– Доброго вам здоровья, дон Фортунато, – сказал он, как-то странно косясь. – Разрешите сказать словечко. Я к вам от дона Эгоавиля.
– Попросил бы, – сказал упрямый старик, не считаясь с присутствием дам, – попросил бы, так его и так, в моем доме его не поминать.
– Не беспокойтесь, дон Фортунато, – сказал прозрачноухий, сам волнуясь и цыкая зубом. – Дайте мне договорить. Дон Эгоавиль считает вас истинным мужчиной. Он из-за вас нас жучит и мучит. «Мне нужны, – говорит, – такие, как Фортунато, а не кретины вроде вас». Так говорит дон Эгоавиль, когда напьется.
– Чего ж вы от меня хотите? – сказал упрямый старик, сплевывая слюну, зеленую от коки.
– Дон Эгоавиль устал бороться, – сказал прозрачноухий. – Он хочет с вами поладить. Если хотите, пасите у нас свой скот.
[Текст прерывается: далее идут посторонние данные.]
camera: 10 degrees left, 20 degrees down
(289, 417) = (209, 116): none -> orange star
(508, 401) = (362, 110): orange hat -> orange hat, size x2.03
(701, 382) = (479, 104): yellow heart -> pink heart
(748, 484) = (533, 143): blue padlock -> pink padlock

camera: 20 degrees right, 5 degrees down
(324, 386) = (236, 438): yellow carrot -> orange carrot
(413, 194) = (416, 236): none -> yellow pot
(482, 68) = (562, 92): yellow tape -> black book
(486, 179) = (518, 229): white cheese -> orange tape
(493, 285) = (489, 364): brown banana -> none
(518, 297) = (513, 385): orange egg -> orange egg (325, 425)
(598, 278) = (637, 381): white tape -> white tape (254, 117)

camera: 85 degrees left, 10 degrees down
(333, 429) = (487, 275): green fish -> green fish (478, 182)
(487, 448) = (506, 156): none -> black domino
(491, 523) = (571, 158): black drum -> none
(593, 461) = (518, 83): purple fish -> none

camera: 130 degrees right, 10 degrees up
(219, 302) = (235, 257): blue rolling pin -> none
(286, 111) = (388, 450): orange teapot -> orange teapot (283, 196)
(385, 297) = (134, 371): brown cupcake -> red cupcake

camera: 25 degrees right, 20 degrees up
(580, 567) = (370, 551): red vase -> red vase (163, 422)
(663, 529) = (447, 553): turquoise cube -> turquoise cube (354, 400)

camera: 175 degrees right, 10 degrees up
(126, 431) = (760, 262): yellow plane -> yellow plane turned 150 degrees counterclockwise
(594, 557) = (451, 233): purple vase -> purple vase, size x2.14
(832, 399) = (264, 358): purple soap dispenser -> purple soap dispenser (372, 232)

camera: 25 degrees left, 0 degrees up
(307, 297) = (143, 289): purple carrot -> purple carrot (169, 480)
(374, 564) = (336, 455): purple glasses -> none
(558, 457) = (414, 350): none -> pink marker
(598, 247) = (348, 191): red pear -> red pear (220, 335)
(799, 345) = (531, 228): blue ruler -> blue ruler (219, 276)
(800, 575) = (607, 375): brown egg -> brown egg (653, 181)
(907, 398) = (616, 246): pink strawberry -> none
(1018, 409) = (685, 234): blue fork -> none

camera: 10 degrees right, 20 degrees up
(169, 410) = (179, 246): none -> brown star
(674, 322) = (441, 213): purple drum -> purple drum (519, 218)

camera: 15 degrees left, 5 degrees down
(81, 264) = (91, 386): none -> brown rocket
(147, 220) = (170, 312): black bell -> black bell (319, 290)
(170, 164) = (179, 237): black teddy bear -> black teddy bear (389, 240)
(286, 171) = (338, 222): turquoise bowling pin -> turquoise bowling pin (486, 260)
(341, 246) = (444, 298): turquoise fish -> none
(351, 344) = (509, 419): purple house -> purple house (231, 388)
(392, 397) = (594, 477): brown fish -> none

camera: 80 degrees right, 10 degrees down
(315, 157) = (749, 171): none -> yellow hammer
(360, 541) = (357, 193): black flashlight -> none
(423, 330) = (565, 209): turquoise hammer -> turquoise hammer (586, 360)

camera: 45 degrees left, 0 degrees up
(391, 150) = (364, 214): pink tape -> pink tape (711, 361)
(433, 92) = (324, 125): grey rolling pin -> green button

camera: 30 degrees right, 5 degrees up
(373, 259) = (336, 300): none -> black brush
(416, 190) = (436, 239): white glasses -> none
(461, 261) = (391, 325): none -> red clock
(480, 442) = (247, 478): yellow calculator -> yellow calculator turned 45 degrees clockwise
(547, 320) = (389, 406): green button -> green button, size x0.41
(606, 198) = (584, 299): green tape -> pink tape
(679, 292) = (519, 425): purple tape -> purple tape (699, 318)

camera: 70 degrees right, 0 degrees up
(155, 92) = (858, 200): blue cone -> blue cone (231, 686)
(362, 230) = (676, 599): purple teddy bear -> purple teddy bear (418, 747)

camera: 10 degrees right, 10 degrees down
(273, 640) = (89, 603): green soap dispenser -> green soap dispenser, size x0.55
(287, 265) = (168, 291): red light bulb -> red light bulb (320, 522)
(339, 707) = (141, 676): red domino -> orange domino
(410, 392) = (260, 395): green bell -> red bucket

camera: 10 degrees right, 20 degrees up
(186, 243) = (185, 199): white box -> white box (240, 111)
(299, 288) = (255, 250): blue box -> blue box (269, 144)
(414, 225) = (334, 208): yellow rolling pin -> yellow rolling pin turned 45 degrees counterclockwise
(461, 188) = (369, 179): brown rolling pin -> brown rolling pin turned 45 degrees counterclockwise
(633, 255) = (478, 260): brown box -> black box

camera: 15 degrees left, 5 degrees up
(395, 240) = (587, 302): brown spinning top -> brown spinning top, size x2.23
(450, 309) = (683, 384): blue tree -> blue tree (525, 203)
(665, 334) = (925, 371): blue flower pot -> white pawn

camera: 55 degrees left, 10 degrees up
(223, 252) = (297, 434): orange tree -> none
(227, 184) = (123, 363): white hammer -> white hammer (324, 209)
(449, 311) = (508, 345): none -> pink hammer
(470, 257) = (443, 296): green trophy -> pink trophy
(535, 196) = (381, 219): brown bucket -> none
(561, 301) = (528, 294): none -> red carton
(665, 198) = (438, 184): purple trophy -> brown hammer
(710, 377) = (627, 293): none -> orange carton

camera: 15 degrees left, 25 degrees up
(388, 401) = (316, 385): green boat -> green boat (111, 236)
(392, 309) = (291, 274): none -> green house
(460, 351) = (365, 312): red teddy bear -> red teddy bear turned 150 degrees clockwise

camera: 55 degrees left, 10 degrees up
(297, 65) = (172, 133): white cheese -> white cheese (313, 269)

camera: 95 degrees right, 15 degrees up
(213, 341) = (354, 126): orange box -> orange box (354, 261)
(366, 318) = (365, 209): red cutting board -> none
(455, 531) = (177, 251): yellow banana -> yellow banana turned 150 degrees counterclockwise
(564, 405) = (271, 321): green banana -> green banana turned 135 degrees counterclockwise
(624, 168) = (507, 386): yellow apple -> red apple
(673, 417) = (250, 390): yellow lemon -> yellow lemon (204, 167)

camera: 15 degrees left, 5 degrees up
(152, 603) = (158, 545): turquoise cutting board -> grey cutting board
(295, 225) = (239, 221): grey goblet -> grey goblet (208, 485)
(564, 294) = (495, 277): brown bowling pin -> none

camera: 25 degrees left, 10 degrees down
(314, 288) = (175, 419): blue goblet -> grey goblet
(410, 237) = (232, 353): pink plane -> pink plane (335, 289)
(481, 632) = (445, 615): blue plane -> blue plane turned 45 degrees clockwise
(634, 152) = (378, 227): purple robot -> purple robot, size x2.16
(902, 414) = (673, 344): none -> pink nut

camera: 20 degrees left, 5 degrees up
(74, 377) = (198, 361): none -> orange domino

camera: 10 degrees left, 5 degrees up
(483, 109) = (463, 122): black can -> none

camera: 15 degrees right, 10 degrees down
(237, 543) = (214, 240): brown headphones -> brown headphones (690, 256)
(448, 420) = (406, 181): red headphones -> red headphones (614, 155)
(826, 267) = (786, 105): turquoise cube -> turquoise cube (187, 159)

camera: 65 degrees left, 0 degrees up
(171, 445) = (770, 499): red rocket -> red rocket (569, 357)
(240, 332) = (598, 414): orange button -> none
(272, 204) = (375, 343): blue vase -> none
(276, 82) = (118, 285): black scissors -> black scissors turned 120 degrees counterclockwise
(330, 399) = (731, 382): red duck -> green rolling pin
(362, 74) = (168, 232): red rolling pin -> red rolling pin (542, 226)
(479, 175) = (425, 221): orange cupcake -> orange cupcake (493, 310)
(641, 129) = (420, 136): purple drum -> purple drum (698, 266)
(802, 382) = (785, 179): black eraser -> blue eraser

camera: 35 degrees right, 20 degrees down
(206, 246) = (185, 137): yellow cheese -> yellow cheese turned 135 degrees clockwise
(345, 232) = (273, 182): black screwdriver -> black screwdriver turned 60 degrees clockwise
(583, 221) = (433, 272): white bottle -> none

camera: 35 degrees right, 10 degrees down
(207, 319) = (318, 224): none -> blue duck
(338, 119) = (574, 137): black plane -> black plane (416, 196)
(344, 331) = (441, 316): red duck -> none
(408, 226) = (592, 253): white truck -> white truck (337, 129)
– Почему же у вас? – сказал упрямый старик. – Поля не ваши. Вы огородили чужую землю.
– Я кто? – сказал прозрачноухий, выражая обычную точку зрения подневольных лиц. – Мне деньги платят, я приказы выполняю.
– Значит, как же это? – спросил упрямый старик и нахмурился, скрывая радость.
– А вы пригоните скот попозже, – ответил прозрачноухий, надеясь, что начальник его не обложит. – Мы как будто не увидим. Дон Эгоавиль одно просит – не гоните, пока не стемнеет. Не подводите его.
– М-да… – невразумительно сказал упрямый старик.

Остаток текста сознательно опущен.